* What to do *
1. In the cross-validation passage, reproduce the portion starting at "Given the unbalanced" and ending at "sensitive to this.", substituting "validation" for "holdout".
2. According to the cross-validation passage, what CV loss is printed for Strategy 2 when the averages are weighted?
3. Continue the cross-validation passage from its final line.

* Text block *
It seems like the first two are more stable. They give similar results among each other, and also have a much lower bootstrap SD. The first thing suggests that our intuition for building the smaller splits was on spot and the errors on those two cases are statistically indistinguishable.

print("Let us compare with the results if we weight the averages")

loss_1 = compute_loss_cv(split_strategy=1, weighted_average=True)
loss_2 = compute_loss_cv(split_strategy=2, weighted_average=True)
loss_3 = compute_loss_cv(split_strategy=3, weighted_average=True)

print(f"Strategy 1 CV Loss: {loss_1:.6f}")
print(f"Strategy 2 CV Loss: {loss_2:.6f}")
print(f"Strategy 3 CV Loss: {loss_3:.6f}")
Let us compare with the results if we weight the averages
Strategy 1 CV Loss: 0.120357
Strategy 2 CV Loss: 0.126712
Strategy 3 CV Loss: 0.141250

Given the unbalanced nature of our data, we should check how influential the weight on the loss is. That is another way of accessing the stability of the different losses. One way you think about we are doing here is this: if we set the weights to (1.0,2.0), what we are effectively doing is evaluating on an imagined dataset in which the proportion of y=1 is twice what we actually have in our dataset. Since we imagine that the proportion of y’s in the holdout dataset is different from the one we have, it seems natural to consider these small changes in the imagined proportions once we evaluate. A good CV loss should be not too sensitive to this.

print("Let us compare with the results if we weight the averages")

loss_1 = compute_loss_cv(split_strategy=1, weighted_average=False, loss_weight=(2.0, 1.0))
loss_2 = compute_loss_cv(split_strategy=2, weighted_average=False, loss_weight=(2.0, 1.0))
loss_3 = compute_loss_cv(split_strategy=3, weighted_average=False, loss_weight=(2.0, 1.0))

* Supplied data *
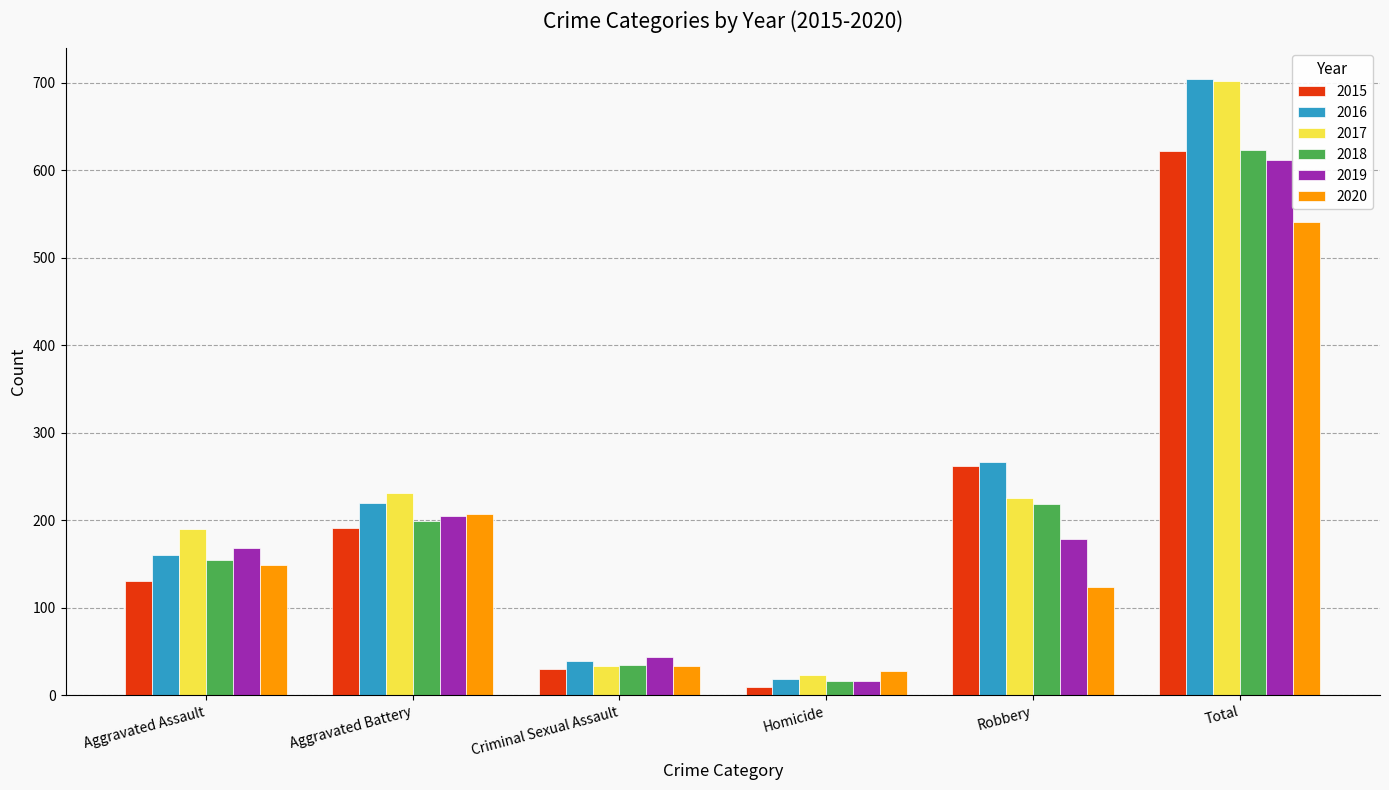

What is the value of the 2018 bar at the 6th from the left?

623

* Results for each task *
1.
Given the unbalanced nature of our data, we should check how influential the weight on the loss is. That is another way of accessing the stability of the different losses. One way you think about we are doing here is this: if we set the weights to (1.0,2.0), what we are effectively doing is evaluating on an imagined dataset in which the proportion of y=1 is twice what we actually have in our dataset. Since we imagine that the proportion of y’s in the validation dataset is different from the one we have, it seems natural to consider these small changes in the imagined proportions once we evaluate. A good CV loss should be not too sensitive to this.

2. 0.126712

3.
print(f"Strategy 1 CV Loss: {loss_1:.6f}")
print(f"Strategy 2 CV Loss: {loss_2:.6f}")
print(f"Strategy 3 CV Loss: {loss_3:.6f}")
Let us compare with the results if we weight the averages
Strategy 1 CV Loss: 0.095951
Strategy 2 CV Loss: 0.102045
Strategy 3 CV Loss: 0.173395
print("Let us compare with the results if we weight the averages")

loss_1 = compute_loss_cv(split_strategy=1, weighted_average=False, loss_weight=(1.0, 2.0))
loss_2 = compute_loss_cv(split_strategy=2, weighted_average=False, loss_weight=(1.0, 2.0))
loss_3 = compute_loss_cv(split_strategy=3, weighted_average=False, loss_weight=(1.0, 2.0))

print(f"Strategy 1 CV Loss: {loss_1:.6f}")
print(f"Strategy 2 CV Loss: {loss_2:.6f}")
print(f"Strategy 3 CV Loss: {loss_3:.6f}")
Let us compare with the results if we weight the averages
Strategy 1 CV Loss: 0.128295
Strategy 2 CV Loss: 0.134025
Strategy 3 CV Loss: 0.287935

Here all loss functions change their values considerably in both reweights. The instability of Strategies 1 and 2 look similar: in the first reweight 1 changes more more and 2 changes less and likewise in the second reweight. In light of this it seems slightly better to pick the second loss, because the first loss seems to tend to be too lenient with models that predict less 1’s than should be predicted. But we will double check this weighting stability again in the other tests.

Here we also see that our first two strategies have better robustness properties: in moving from weighted to unweighted averages the results do not change that much. This is just a consequence of the split being more even as we discussed ealier.

print("Let us compare the raw values of the CV losses on each data fold")

loss_1 = compute_loss_cv(split_strategy=1, average=False)
loss_2 = compute_loss_cv(split_strategy=2, average=False)
loss_3 = compute_loss_cv(split_strategy=3, average=False)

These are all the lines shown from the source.